水稲冷害研究チーム
98年福島県稲作指導情報<中通り版>
なお,詳しい内容に関する問い合わせは福島県農業試験場にお願いいたします.
稲作情報 第5号
平成10年7月29日
福島の米稲作情報編集会議
1. 移植栽培の技術ポイント
1) 今後の生育予測
出穂期は、平年並から3日程度早まると見込まれる。今後、平坦部の早いところでは、初星、ひとめぼれが8月5日頃から、コシヒカリが8月10日頃から出穂期を迎えると予想される。高冷地では、まいひめが8月5日頃から、初星が8月8日頃から出穂期を迎えるものと予想される。
2) 水管理
水管理は、間断灌漑から飽水管理を基本とするが、台風襲来時には湛水する。
3) 穂いもち対策
・ 葉いもちが全域で確認されており、穂いもち注意報が発令されている。今後の気象条件もいもち病の感染に好適であることが予想され、次の点に注意して穂いもちを徹底防除する。

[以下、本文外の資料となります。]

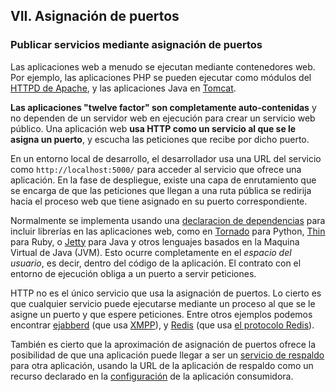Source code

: ## VII. Asignación de puertos
### Publicar servicios mediante asignación de puertos

Las aplicaciones web a menudo se ejecutan mediante contenedores web. Por ejemplo, las aplicaciones PHP se pueden ejecutar como módulos del [HTTPD de Apache](http://httpd.apache.org/), y las aplicaciones Java en [Tomcat](http://tomcat.apache.org/).

**Las aplicaciones "twelve factor" son completamente auto-contenidas** y no dependen de un servidor web en ejecución para crear un servicio web público. Una aplicación web **usa HTTP como un servicio al que se le asigna un puerto**, y escucha las peticiones que recibe por dicho puerto.

En un entorno local de desarrollo, el desarrollador usa una URL del servicio como `http://localhost:5000/` para acceder al servicio que ofrece una aplicación. En la fase de despliegue, existe una capa de enrutamiento que se encarga de que las peticiones que llegan a una ruta pública se redirija hacia el proceso web que tiene asignado en su puerto correspondiente.

Normalmente se implementa usando una [declaracion de dependencias](./dependencies) para incluir librerías en las aplicaciones web, como en [Tornado](http://www.tornadoweb.org/) para Python, [Thin](http://code.macournoyer.com/thin/) para Ruby, o [Jetty](http://jetty.codehaus.org/jetty/) para Java y otros lenguajes basados en la Maquina Virtual de Java (JVM). Esto ocurre completamente en el *espacio del usuario*, es decir, dentro del código de la aplicación. El contrato con el entorno de ejecución obliga a un puerto a servir peticiones.

HTTP no es el único servicio que usa la asignación de puertos. Lo cierto es que cualquier servicio puede ejecutarse mediante un proceso al que se le asigne un puerto y que espere peticiones. Entre otros ejemplos podemos encontrar [ejabberd](http://www.ejabberd.im/) (que usa [XMPP](http://xmpp.org/)), y [Redis](http://redis.io/) (que usa [el protocolo Redis](http://redis.io/topics/protocol)).

También es cierto que la aproximación de asignación de puertos ofrece la posibilidad de que una aplicación puede llegar a ser un [servicio de respaldo](./backing-services) para otra aplicación, usando la URL de la aplicación de respaldo como un recurso declarado en la [configuración](./config) de la aplicación consumidora.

・ 穂いもち用の粒剤を使用する場合は、散布終期なので直ちに湛水状態で施用し、4〜5日止水する。
・ 穂いもち用の粒剤を施用した圃場でも、上位葉でいもち病の病斑が確認された場合や葉いもちの進展が認められる場合は、散布剤による追加防除を実施する。
・ 航空防除を実施している地域でも、適期に散布が行われなかった場合や葉いもちの進展が認められる場合は補完散布を徹底する。
・ 散布剤で穂いもちを防除する場合は、穂ばらみ期末期、穂揃い期の2回防除を基本とするが、上位葉での病斑が多い場合には傾穂期の防除も追加する。
4) カメムシ防除
・ カメムシの発生が多い地帯では、出穂後の防除を徹底し、玄米品質の低下を防止する。
5) 稲こうじ病対策
・ 穂ばらみ期から出穂期にかけての降雨によって、稲こうじ病の発生が助長されるので、常発地を中心に予防を徹底する。
6) 追肥
・ コシヒカリの籾数は平年より少ないと予想される。このため、適切な追肥により籾数の減少を防止する。また、追肥を施した場合はいもち病の防除を併せて行う。
2. 直播栽培の技術ポイント
1) 湛水直播
(1) 生育状況
・ 場内の生育はほぼ順調である。5月上旬播種ではひとめぼれまで幼穂形成始期が確認された。
・ 現地の生育はほぼ順調であるが、一部に葉いもちの発生が多い圃場が認められる。移植稲との生育ステージの差は5〜7日程度と推察される。
(2) 当面の技術対策
・ 間断灌漑を継続し、できるだけ田面の固化につとめる。このため、台風襲来時や粒剤の施用時を除き、長期間の湛水管理は絶対に避ける。
・ 幼穂形成期を確認後、移植に準じて穂肥を施用する。ただし、株元が不安定な場合や苗立ちや茎数が過剰な場合、品種がコシヒカリの場合は施用を遅らせるか、または中止する。なお、明らかに倒伏が予測される圃場では倒伏軽減剤を使用すると共に、圃場の排水対策に万全を尽くす。
・ 当面、移植稲と同様に葉いもち防除を徹底する。穂いもち防除に当たっては、生育ステージが移植稲よりも遅れるので、移植栽培とは別の防除体制をとる。苗立ちが過剰な圃場での紋枯病発生や生育の遅れによるイネツトムシの発生にも十分注意する。
2) 乾田直播
(1) 生育状況
・ 場内試験の生育ステージの遅れは移植稲に比較して14日程度と推察される。
・ 現地の生育は一部に生育の遅れが懸念される圃場が認められるものの概ね順調である。
(2) 当面の技術対策
・ 水管理は間断灌漑を継続する。出穂後の高温時の落水管理や早期の落水は、極端に登熟を早めて品質を低下させるので絶対に行わない。
・ 幼穂形成期を確認したら10a当たり2kgの窒素追肥を実施する。
・ 病害虫防除については湛水直播に準じるが、生育ステージをふまえた防除を実行する。